**How to complete this task**
All that is asked is a faithful reproduction of the entries.

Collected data
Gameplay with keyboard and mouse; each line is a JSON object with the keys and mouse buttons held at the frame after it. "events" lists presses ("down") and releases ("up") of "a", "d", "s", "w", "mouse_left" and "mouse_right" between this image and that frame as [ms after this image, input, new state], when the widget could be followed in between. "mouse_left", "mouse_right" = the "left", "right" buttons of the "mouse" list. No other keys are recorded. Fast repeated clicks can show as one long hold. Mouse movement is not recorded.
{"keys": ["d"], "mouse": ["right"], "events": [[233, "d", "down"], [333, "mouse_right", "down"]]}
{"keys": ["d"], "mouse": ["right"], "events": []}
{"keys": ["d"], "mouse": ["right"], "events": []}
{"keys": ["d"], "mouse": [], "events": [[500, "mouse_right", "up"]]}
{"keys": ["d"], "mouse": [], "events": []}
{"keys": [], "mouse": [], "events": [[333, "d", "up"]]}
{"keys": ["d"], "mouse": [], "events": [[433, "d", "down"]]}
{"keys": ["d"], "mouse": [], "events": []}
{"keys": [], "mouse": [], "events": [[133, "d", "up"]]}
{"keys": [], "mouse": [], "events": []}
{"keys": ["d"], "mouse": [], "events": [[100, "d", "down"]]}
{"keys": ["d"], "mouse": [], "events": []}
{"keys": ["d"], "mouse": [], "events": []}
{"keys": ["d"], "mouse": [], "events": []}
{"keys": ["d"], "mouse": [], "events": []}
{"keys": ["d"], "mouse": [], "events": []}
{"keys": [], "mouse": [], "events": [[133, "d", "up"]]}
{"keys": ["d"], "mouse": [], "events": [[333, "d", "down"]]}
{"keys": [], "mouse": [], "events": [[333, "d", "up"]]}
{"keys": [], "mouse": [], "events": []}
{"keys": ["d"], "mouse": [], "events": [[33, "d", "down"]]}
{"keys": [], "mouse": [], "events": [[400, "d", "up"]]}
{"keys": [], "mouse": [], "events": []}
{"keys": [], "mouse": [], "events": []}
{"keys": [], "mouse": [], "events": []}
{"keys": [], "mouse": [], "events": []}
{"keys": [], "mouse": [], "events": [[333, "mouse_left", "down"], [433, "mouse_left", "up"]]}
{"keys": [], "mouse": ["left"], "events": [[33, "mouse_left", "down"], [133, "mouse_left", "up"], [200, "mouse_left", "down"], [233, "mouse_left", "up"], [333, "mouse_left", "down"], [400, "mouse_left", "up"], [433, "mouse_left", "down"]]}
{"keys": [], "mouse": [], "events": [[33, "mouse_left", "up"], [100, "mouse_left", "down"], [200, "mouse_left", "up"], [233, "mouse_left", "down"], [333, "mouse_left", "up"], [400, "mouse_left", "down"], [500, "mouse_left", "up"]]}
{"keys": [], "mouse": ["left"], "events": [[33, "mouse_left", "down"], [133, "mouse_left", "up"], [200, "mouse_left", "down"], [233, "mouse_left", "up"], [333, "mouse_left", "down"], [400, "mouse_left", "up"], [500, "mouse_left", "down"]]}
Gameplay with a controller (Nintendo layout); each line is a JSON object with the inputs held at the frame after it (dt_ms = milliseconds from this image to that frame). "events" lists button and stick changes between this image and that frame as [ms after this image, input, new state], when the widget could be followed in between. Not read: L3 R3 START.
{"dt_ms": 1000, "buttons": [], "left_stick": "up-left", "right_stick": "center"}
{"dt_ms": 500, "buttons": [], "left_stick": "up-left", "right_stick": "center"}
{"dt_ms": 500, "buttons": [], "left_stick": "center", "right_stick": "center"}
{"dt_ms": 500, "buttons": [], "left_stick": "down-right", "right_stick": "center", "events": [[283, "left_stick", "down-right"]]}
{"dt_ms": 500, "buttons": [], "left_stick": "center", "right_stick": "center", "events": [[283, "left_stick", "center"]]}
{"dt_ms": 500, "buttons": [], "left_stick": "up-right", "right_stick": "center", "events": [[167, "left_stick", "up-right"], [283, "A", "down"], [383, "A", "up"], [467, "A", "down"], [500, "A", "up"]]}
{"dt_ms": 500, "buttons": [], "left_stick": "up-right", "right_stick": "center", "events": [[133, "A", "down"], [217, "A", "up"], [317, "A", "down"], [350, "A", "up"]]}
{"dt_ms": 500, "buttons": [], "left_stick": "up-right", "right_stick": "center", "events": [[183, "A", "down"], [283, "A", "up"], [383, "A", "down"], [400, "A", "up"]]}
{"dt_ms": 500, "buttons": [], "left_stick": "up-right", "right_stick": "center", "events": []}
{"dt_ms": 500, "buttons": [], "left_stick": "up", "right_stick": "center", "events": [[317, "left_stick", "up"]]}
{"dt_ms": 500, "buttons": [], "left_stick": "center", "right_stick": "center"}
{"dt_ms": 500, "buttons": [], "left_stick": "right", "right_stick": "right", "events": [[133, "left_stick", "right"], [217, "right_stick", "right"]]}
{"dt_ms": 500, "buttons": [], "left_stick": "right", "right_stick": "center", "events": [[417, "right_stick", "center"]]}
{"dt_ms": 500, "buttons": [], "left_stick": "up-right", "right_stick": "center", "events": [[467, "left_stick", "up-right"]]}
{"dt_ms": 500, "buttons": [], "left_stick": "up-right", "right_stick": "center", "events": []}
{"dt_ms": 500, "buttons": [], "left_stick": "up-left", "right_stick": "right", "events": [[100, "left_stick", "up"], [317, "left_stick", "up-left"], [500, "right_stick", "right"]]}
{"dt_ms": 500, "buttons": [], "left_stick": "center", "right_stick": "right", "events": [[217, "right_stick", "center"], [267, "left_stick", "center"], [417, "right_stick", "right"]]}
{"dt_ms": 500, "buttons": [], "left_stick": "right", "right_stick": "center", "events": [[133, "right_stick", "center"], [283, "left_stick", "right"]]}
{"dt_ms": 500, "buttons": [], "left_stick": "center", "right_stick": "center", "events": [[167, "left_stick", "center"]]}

**Solution below**
Gameplay with keyboard and mouse; each line is a JSON object with the keys and mouse buttons held at the frame after it. "events" lists presses ("down") and releases ("up") of "a", "d", "s", "w", "mouse_left" and "mouse_right" between this image and that frame as [ms after this image, input, new state], when the widget could be followed in between. "mouse_left", "mouse_right" = the "left", "right" buttons of the "mouse" list. No other keys are recorded. Fast repeated clicks can show as one long hold. Mouse movement is not recorded.
{"keys": ["d"], "mouse": ["right"], "events": [[233, "d", "down"], [333, "mouse_right", "down"]]}
{"keys": ["d"], "mouse": ["right"], "events": []}
{"keys": ["d"], "mouse": ["right"], "events": []}
{"keys": ["d"], "mouse": [], "events": [[500, "mouse_right", "up"]]}
{"keys": ["d"], "mouse": [], "events": []}
{"keys": [], "mouse": [], "events": [[333, "d", "up"]]}
{"keys": ["d"], "mouse": [], "events": [[433, "d", "down"]]}
{"keys": ["d"], "mouse": [], "events": []}
{"keys": [], "mouse": [], "events": [[133, "d", "up"]]}
{"keys": [], "mouse": [], "events": []}
{"keys": ["d"], "mouse": [], "events": [[100, "d", "down"]]}
{"keys": ["d"], "mouse": [], "events": []}
{"keys": ["d"], "mouse": [], "events": []}
{"keys": ["d"], "mouse": [], "events": []}
{"keys": ["d"], "mouse": [], "events": []}
{"keys": ["d"], "mouse": [], "events": []}
{"keys": [], "mouse": [], "events": [[133, "d", "up"]]}
{"keys": ["d"], "mouse": [], "events": [[333, "d", "down"]]}
{"keys": [], "mouse": [], "events": [[333, "d", "up"]]}
{"keys": [], "mouse": [], "events": []}
{"keys": ["d"], "mouse": [], "events": [[33, "d", "down"]]}
{"keys": [], "mouse": [], "events": [[400, "d", "up"]]}
{"keys": [], "mouse": [], "events": []}
{"keys": [], "mouse": [], "events": []}
{"keys": [], "mouse": [], "events": []}
{"keys": [], "mouse": [], "events": []}
{"keys": [], "mouse": [], "events": [[333, "mouse_left", "down"], [433, "mouse_left", "up"]]}
{"keys": [], "mouse": ["left"], "events": [[33, "mouse_left", "down"], [133, "mouse_left", "up"], [200, "mouse_left", "down"], [233, "mouse_left", "up"], [333, "mouse_left", "down"], [400, "mouse_left", "up"], [433, "mouse_left", "down"]]}
{"keys": [], "mouse": [], "events": [[33, "mouse_left", "up"], [100, "mouse_left", "down"], [200, "mouse_left", "up"], [233, "mouse_left", "down"], [333, "mouse_left", "up"], [400, "mouse_left", "down"], [500, "mouse_left", "up"]]}
{"keys": [], "mouse": ["left"], "events": [[33, "mouse_left", "down"], [133, "mouse_left", "up"], [200, "mouse_left", "down"], [233, "mouse_left", "up"], [333, "mouse_left", "down"], [400, "mouse_left", "up"], [500, "mouse_left", "down"]]}
Gameplay with a controller (Nintendo layout); each line is a JSON object with the inputs held at the frame after it (dt_ms = milliseconds from this image to that frame). "events" lists button and stick changes between this image and that frame as [ms after this image, input, new state], when the widget could be followed in between. Not read: L3 R3 START.
{"dt_ms": 1000, "buttons": [], "left_stick": "up-left", "right_stick": "center"}
{"dt_ms": 500, "buttons": [], "left_stick": "up-left", "right_stick": "center"}
{"dt_ms": 500, "buttons": [], "left_stick": "center", "right_stick": "center"}
{"dt_ms": 500, "buttons": [], "left_stick": "down-right", "right_stick": "center", "events": [[283, "left_stick", "down-right"]]}
{"dt_ms": 500, "buttons": [], "left_stick": "center", "right_stick": "center", "events": [[283, "left_stick", "center"]]}
{"dt_ms": 500, "buttons": [], "left_stick": "up-right", "right_stick": "center", "events": [[167, "left_stick", "up-right"], [283, "A", "down"], [383, "A", "up"], [467, "A", "down"], [500, "A", "up"]]}
{"dt_ms": 500, "buttons": [], "left_stick": "up-right", "right_stick": "center", "events": [[133, "A", "down"], [217, "A", "up"], [317, "A", "down"], [350, "A", "up"]]}
{"dt_ms": 500, "buttons": [], "left_stick": "up-right", "right_stick": "center", "events": [[183, "A", "down"], [283, "A", "up"], [383, "A", "down"], [400, "A", "up"]]}
{"dt_ms": 500, "buttons": [], "left_stick": "up-right", "right_stick": "center", "events": []}
{"dt_ms": 500, "buttons": [], "left_stick": "up", "right_stick": "center", "events": [[317, "left_stick", "up"]]}
{"dt_ms": 500, "buttons": [], "left_stick": "center", "right_stick": "center"}
{"dt_ms": 500, "buttons": [], "left_stick": "right", "right_stick": "right", "events": [[133, "left_stick", "right"], [217, "right_stick", "right"]]}
{"dt_ms": 500, "buttons": [], "left_stick": "right", "right_stick": "center", "events": [[417, "right_stick", "center"]]}
{"dt_ms": 500, "buttons": [], "left_stick": "up-right", "right_stick": "center", "events": [[467, "left_stick", "up-right"]]}
{"dt_ms": 500, "buttons": [], "left_stick": "up-right", "right_stick": "center", "events": []}
{"dt_ms": 500, "buttons": [], "left_stick": "up-left", "right_stick": "right", "events": [[100, "left_stick", "up"], [317, "left_stick", "up-left"], [500, "right_stick", "right"]]}
{"dt_ms": 500, "buttons": [], "left_stick": "center", "right_stick": "right", "events": [[217, "right_stick", "center"], [267, "left_stick", "center"], [417, "right_stick", "right"]]}
{"dt_ms": 500, "buttons": [], "left_stick": "right", "right_stick": "center", "events": [[133, "right_stick", "center"], [283, "left_stick", "right"]]}
{"dt_ms": 500, "buttons": [], "left_stick": "center", "right_stick": "center", "events": [[167, "left_stick", "center"]]}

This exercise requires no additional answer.